The colleagues talked about refactoring in the meetings and I could actually see what they were doing to their code, and also do it myself.
Refactoring simply means to re-work source code, to improve its design. Being able to "grow" for a while in an environment
where refactoring was practiced I came back to the microcontroller development. There I was faced with a heap of source
code which looked like a bowl of spaghetti. Stuff which was just hard to comprehend and even harder to perform any maintenance on it.
It was at hand that we urgently needed some refactoring. However, the whole programming environment was different and I
could only apply some of the methods we used in the C++ programming and had to develop some new ones, which were suitable
for the microcontroller software.
Only many months after establishing a modified way of refactoring for microcontroller C, I got a hold of Martin Fowler's book on
refactoring. I read it more for curiosity, because after two years of work we had our refactoring established and it worked
with good success and therefore I did not care too much if I was in agreement with the ideas of this book. But amazingly
I discovered that I came to almost the same conclusions and principles and even to a large degree applied very
similar methods of refactoring. Martin Fowler described his methods for an environment of object oriented programmimg in
Java and therefore many of these methods did not apply to us, but there were a number which could be transfered to simple C
programming. We did this instinctively and on top of it we developed some additinal ones which especially match the C programming and
our application of microcontrollers in safety critical systems. These methods and the principles we set up can be found
in the sub-pages about principles and methods of refactoring.
Refactoring is sometimes also called perfective maintenance. It is a way of constantly improving software without
changing its functionality. This is for example applied by the LINUX community. Since years they do maintenance
on the code and constantly improve it without really changing the functionality and interfaces. But this
way of doing things it is not much valued by managers in modern business. In the past years big software companies turned into share holding financial organisations with attached software
department, with the sole purpose to raise the financial profit. Being forced by the rules of
"time to market" software very often is produced like eggs in a chicken farm.
I.e. the output (of new functionality) has to be as big as possible for as less costs as possible.

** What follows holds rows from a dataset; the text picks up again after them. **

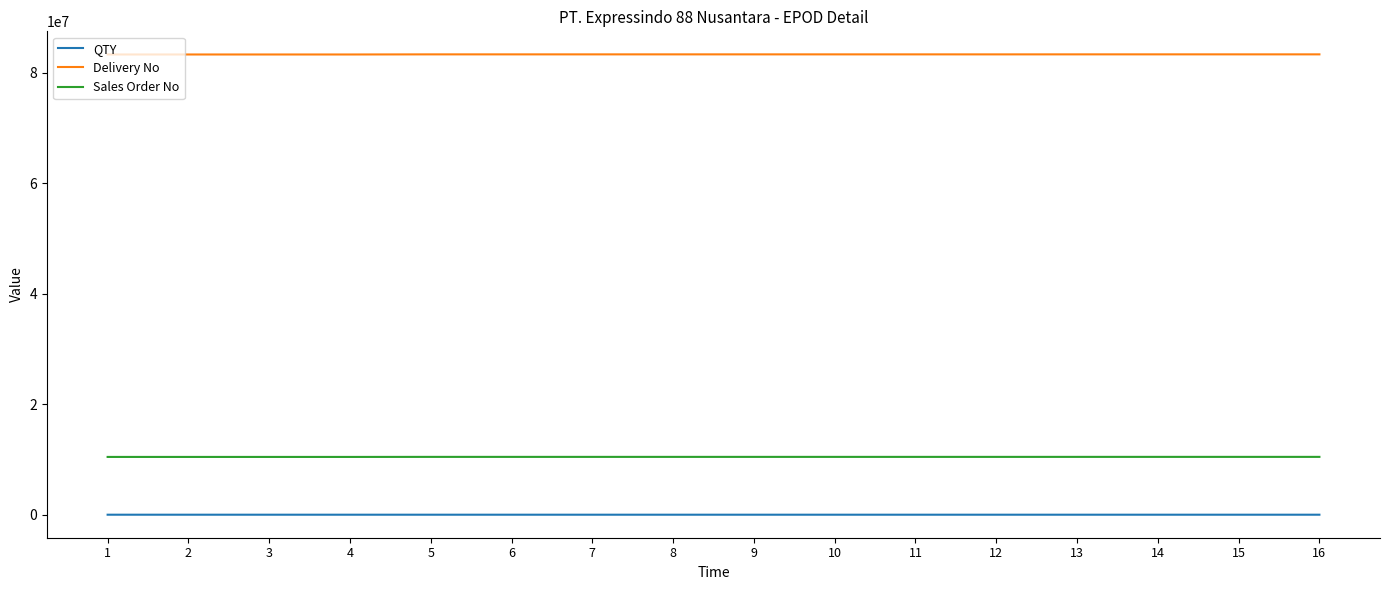

Rank the series by their maximum value, from highest to lowest.

Delivery No, Sales Order No, QTY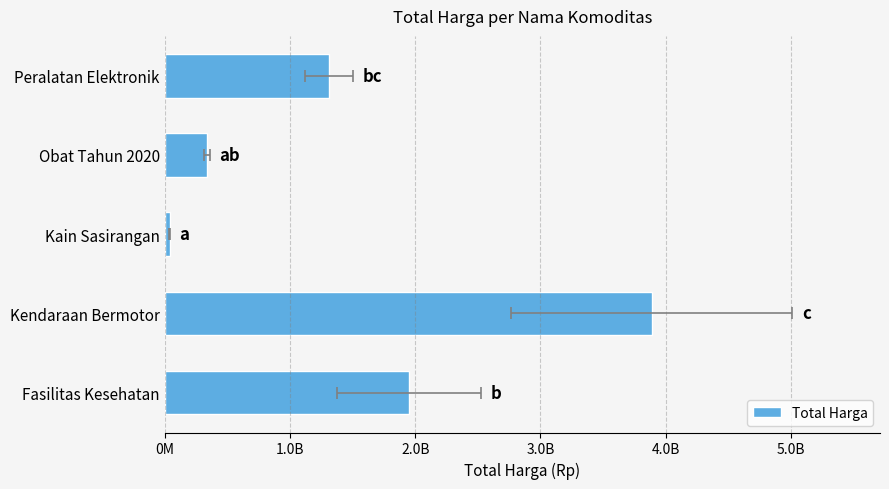

Reading right to left, extract all data points from this chart.

1311221800	334340640	38075000	3888564100	1953197940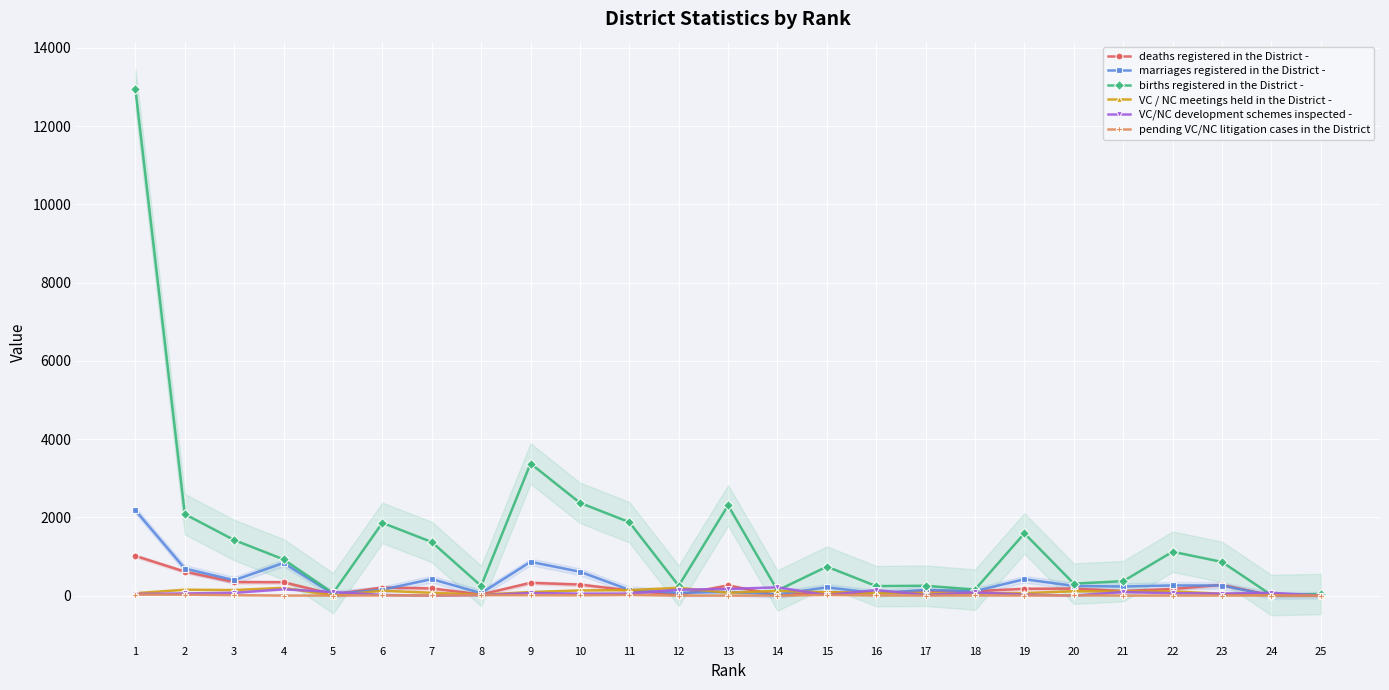

Between 8 and 22, which is larger?

22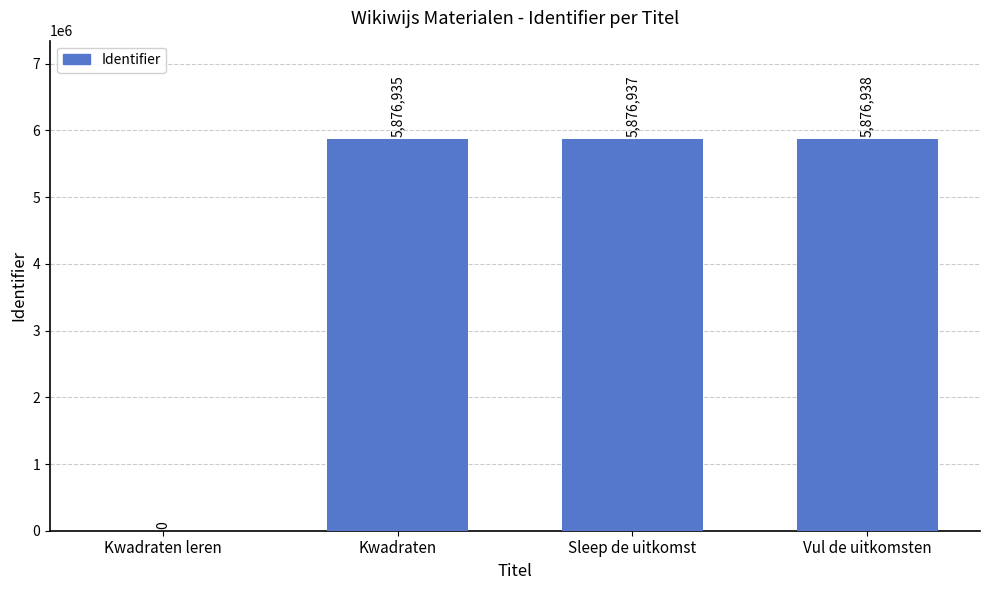

Reading right to left, extract all data points from this chart.

Vul de uitkomsten=5876938	Sleep de uitkomst=5876937	Kwadraten=5876935	Kwadraten leren=0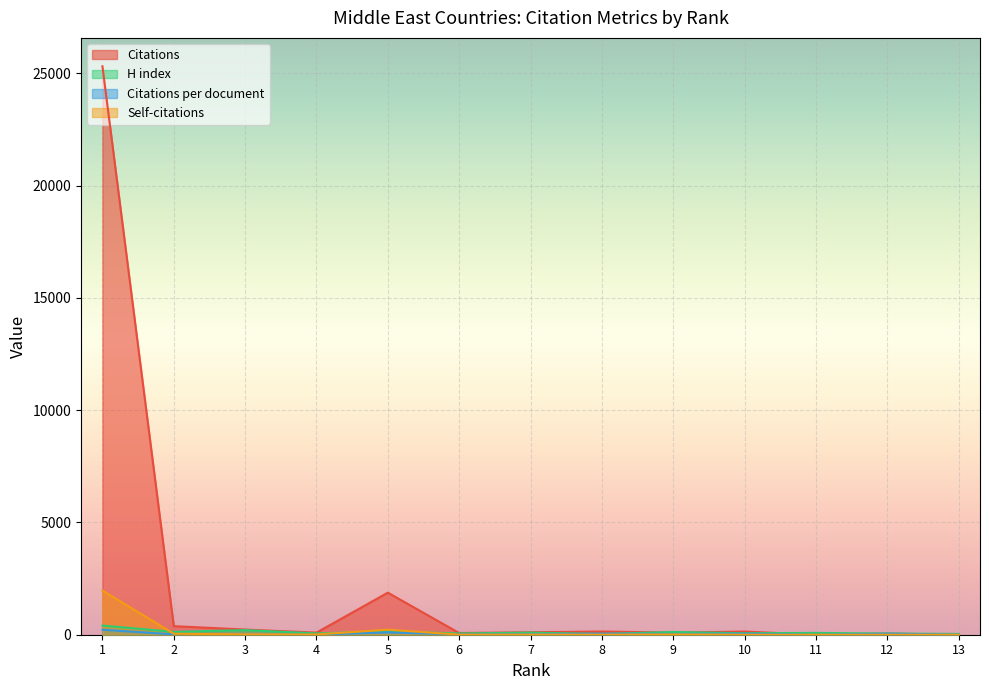

What is the maximum value for Citations per document?

222.1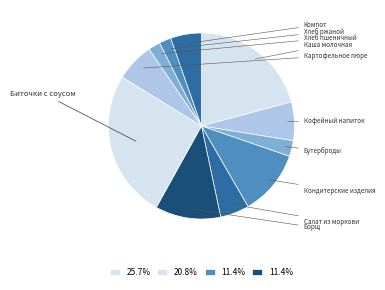

Rank the categories by value from lowest to highest.

Хлеб пшеничный, Хлеб ржаной, Бутерброды, Салат из моркови, Компот, Кофейный напиток, Картофельное пюре, Кондитерские изделия, Борщ, Каша молочная, Биточки с соусом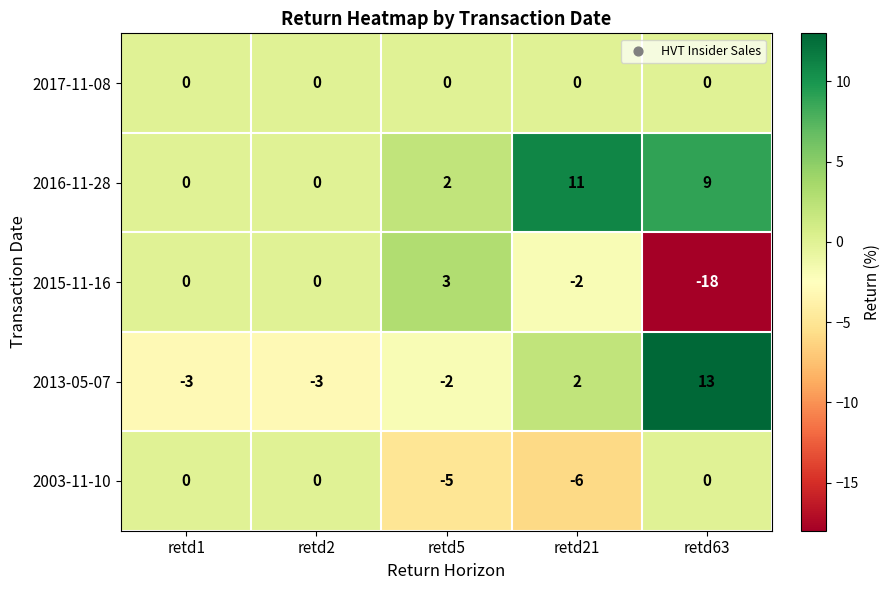

What is the difference between the 2003-11-10 values at retd5 and retd1?

5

However this approach most times does not really save costs, but shifts them to the customer, preferably
without the customer noticing it. Runtime increases and stability suffers as a result of this philosophy.
We all can feel that on our own skins, being users of some well know operating systems and office applications.
However these rules should not apply for those companies who have to provide software for safety critical or
other highly reliable applications. For these companies perfective maintenance should not be a book with seven
seals, but should be applied in every day product development.